[SPARK-29542][SQL][DOC] Make the descriptions of spark.sql.files.* be clearly

turboFei · HyukjinKwon · commit 70dd9c0cabb5 · 2019-10-23T20:31:06.000+09:00
### What changes were proposed in this pull request? As described in [SPARK-29542](https://issues.apache.org/jira/browse/SPARK-29542) , the descriptions of `spark.sql.files.*` are confused. In this PR, I make their descriptions be clearly. ### Why are the changes needed? It makes the descriptions of `spark.sql.files.*` be clearly. ### Does this PR introduce any user-facing change? No. ### How was this patch tested? Existing UT. Closes #26200 from turboFei/SPARK-29542-partition-maxSize. Authored-by: turbofei <fwang12@ebay.com> Signed-off-by: HyukjinKwon <gurwls223@apache.org>
diff --git a/sql/catalyst/src/main/scala/org/apache/spark/sql/internal/SQLConf.scala b/sql/catalyst/src/main/scala/org/apache/spark/sql/internal/SQLConf.scala
@@ -980,7 +980,9 @@ object SQLConf {
       .createWithDefault(true)
 
   val FILES_MAX_PARTITION_BYTES = buildConf("spark.sql.files.maxPartitionBytes")
-    .doc("The maximum number of bytes to pack into a single partition when reading files.")
+    .doc("The maximum number of bytes to pack into a single partition when reading files. " +
+      "This configuration is effective only when using file-based sources such as Parquet, JSON " +
+      "and ORC.")
     .bytesConf(ByteUnit.BYTE)
     .createWithDefault(128 * 1024 * 1024) // parquet.block.size
 
@@ -989,19 +991,24 @@ object SQLConf {
     .doc("The estimated cost to open a file, measured by the number of bytes could be scanned in" +
       " the same time. This is used when putting multiple files into a partition. It's better to" +
       " over estimated, then the partitions with small files will be faster than partitions with" +
-      " bigger files (which is scheduled first).")
+      " bigger files (which is scheduled first). This configuration is effective only when using" +
+      " file-based sources such as Parquet, JSON and ORC.")
     .longConf
     .createWithDefault(4 * 1024 * 1024)
 
   val IGNORE_CORRUPT_FILES = buildConf("spark.sql.files.ignoreCorruptFiles")
     .doc("Whether to ignore corrupt files. If true, the Spark jobs will continue to run when " +
-      "encountering corrupted files and the contents that have been read will still be returned.")

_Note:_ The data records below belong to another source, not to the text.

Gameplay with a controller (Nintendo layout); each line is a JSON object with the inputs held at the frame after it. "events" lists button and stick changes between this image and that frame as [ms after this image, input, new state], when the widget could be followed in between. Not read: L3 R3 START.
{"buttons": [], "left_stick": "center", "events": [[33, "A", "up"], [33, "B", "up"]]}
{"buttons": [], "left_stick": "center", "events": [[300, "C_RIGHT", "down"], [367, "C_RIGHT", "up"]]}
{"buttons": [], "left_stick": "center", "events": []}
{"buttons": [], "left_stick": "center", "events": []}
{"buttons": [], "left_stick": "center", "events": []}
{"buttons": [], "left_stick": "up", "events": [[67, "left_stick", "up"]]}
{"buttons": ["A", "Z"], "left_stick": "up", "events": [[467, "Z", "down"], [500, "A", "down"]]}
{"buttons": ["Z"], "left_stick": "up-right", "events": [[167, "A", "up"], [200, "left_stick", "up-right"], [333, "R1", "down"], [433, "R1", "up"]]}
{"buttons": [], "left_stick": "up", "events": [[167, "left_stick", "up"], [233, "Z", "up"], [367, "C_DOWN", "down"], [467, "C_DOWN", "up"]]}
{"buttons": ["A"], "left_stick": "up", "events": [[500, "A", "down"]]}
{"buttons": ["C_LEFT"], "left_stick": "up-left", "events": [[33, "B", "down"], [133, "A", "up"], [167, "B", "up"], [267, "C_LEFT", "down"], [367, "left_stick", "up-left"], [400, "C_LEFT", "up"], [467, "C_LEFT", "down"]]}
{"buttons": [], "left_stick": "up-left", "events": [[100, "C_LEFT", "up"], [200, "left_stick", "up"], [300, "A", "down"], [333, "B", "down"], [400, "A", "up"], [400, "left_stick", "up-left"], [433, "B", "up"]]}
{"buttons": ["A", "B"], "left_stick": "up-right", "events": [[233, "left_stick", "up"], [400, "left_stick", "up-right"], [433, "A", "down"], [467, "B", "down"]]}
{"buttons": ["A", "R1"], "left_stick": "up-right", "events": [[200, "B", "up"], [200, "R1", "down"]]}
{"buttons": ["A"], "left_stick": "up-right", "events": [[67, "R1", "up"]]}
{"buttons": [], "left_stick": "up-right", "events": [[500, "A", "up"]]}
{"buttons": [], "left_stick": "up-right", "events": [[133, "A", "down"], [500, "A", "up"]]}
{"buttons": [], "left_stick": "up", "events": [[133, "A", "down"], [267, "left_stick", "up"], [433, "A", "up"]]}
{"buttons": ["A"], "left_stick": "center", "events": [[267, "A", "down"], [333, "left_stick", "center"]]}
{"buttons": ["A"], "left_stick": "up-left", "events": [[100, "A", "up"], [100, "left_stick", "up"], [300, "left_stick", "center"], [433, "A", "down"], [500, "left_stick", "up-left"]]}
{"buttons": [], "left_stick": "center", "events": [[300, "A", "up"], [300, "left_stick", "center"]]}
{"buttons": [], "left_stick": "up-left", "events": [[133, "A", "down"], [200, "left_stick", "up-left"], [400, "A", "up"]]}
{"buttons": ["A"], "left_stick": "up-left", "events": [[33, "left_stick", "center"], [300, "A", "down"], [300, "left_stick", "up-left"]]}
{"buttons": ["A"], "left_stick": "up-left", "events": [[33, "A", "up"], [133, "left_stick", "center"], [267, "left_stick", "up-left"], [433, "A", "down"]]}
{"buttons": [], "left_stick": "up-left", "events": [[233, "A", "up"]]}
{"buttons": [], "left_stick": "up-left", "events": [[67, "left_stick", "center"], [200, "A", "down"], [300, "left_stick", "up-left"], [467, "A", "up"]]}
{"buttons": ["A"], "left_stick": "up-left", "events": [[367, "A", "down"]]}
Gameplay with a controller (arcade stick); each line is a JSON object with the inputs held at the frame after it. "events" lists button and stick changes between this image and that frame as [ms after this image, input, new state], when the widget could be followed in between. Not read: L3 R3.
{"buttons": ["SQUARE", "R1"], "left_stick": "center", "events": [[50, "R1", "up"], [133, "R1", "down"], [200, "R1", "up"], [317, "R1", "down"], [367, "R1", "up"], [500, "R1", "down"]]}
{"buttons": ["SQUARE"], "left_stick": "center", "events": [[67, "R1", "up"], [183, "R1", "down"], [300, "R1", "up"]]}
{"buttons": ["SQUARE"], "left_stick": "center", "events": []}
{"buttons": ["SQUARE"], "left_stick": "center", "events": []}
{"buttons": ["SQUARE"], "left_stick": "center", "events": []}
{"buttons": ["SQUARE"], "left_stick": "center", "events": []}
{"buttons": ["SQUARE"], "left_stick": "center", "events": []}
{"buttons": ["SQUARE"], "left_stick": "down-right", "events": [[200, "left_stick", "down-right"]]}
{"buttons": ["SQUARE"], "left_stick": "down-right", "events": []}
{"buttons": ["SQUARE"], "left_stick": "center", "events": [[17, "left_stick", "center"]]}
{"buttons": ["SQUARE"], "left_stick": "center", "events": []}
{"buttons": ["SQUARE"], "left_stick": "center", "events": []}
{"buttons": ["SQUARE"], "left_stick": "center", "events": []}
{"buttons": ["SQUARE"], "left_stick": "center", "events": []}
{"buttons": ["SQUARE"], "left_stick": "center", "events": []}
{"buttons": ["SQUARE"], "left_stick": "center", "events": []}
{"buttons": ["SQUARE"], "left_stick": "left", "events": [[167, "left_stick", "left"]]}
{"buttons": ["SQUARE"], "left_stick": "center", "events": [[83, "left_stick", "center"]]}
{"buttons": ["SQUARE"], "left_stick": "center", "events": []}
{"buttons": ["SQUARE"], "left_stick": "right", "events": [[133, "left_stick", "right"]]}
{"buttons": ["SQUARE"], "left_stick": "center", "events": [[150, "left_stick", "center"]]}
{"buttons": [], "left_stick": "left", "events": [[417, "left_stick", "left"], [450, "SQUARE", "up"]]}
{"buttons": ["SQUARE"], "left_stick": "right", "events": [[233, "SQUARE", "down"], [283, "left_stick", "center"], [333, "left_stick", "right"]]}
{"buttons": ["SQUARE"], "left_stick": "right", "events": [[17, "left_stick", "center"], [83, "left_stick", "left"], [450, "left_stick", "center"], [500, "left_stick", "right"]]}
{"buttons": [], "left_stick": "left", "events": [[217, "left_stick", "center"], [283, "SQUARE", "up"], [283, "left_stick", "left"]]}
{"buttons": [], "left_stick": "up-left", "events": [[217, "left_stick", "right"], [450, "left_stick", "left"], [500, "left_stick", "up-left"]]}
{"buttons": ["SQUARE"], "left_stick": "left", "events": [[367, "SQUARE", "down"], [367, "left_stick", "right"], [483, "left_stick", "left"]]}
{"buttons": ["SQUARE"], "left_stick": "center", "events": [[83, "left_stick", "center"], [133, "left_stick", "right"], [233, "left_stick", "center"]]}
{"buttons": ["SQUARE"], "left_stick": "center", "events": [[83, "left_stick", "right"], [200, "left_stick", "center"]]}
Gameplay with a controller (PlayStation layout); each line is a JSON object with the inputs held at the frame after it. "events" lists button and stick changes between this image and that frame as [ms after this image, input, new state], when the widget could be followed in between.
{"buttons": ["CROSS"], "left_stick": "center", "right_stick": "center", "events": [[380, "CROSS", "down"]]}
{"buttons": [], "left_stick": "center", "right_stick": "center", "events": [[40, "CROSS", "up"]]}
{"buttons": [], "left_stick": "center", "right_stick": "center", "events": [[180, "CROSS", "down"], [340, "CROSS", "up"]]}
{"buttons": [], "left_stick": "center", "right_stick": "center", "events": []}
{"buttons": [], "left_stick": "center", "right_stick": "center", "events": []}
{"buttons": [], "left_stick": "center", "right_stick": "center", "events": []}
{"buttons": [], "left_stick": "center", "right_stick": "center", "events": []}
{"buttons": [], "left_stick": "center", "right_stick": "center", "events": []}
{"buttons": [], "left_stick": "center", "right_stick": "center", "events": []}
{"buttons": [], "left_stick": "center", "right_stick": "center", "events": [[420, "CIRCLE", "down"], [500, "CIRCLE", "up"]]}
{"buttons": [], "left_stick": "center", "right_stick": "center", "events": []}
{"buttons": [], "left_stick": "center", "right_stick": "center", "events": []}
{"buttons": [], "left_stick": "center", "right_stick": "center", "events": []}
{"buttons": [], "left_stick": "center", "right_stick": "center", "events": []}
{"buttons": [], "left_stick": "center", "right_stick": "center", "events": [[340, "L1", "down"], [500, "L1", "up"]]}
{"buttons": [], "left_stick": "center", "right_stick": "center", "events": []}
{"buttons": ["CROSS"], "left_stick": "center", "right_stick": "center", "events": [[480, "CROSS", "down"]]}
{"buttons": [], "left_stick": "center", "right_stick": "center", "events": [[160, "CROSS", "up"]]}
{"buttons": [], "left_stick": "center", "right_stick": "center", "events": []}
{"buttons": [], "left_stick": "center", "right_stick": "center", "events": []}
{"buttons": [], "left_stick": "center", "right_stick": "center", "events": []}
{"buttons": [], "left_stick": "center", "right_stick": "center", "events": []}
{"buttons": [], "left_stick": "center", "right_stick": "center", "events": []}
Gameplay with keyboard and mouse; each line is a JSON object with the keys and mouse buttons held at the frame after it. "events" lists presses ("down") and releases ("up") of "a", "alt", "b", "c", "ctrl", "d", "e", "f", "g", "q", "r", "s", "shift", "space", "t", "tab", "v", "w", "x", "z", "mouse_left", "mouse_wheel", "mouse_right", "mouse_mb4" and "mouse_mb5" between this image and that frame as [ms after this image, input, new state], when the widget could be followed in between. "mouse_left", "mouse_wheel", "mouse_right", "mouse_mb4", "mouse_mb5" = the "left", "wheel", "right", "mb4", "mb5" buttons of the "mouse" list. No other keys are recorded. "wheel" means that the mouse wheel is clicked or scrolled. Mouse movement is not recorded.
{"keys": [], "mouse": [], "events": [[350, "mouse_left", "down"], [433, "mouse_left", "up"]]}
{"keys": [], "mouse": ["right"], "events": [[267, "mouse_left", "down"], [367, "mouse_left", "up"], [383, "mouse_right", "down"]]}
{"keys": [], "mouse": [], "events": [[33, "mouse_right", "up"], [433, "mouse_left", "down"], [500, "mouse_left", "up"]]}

+      "encountering corrupted files and the contents that have been read will still be returned. " +
+      "This configuration is effective only when using file-based sources such as Parquet, JSON " +
+      "and ORC.")
     .booleanConf
     .createWithDefault(false)
 
   val IGNORE_MISSING_FILES = buildConf("spark.sql.files.ignoreMissingFiles")
     .doc("Whether to ignore missing files. If true, the Spark jobs will continue to run when " +
-      "encountering missing files and the contents that have been read will still be returned.")
+      "encountering missing files and the contents that have been read will still be returned. " +
+      "This configuration is effective only when using file-based sources such as Parquet, JSON " +
+      "and ORC.")
     .booleanConf
     .createWithDefault(false)